● WHAT THE TASK REQUIRES: Output the listing exactly as written, apart from its pictures.

---+---

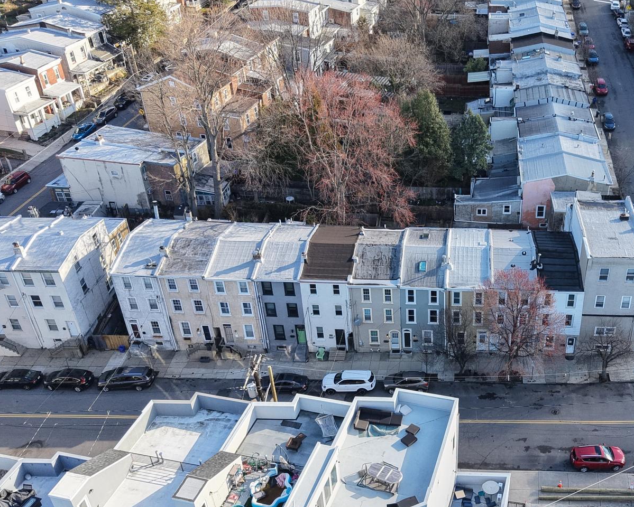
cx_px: 470
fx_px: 751
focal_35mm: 40
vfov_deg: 37.3
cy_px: 277
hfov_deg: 44.4
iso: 340
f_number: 1.8
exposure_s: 1/1600
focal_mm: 8.67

---+---

● ANSWER BOX:
cx_px: 470
fx_px: 751
focal_35mm: 40
vfov_deg: 37.3
cy_px: 277
hfov_deg: 44.4
iso: 340
f_number: 1.8
exposure_s: 1/1600
focal_mm: 8.67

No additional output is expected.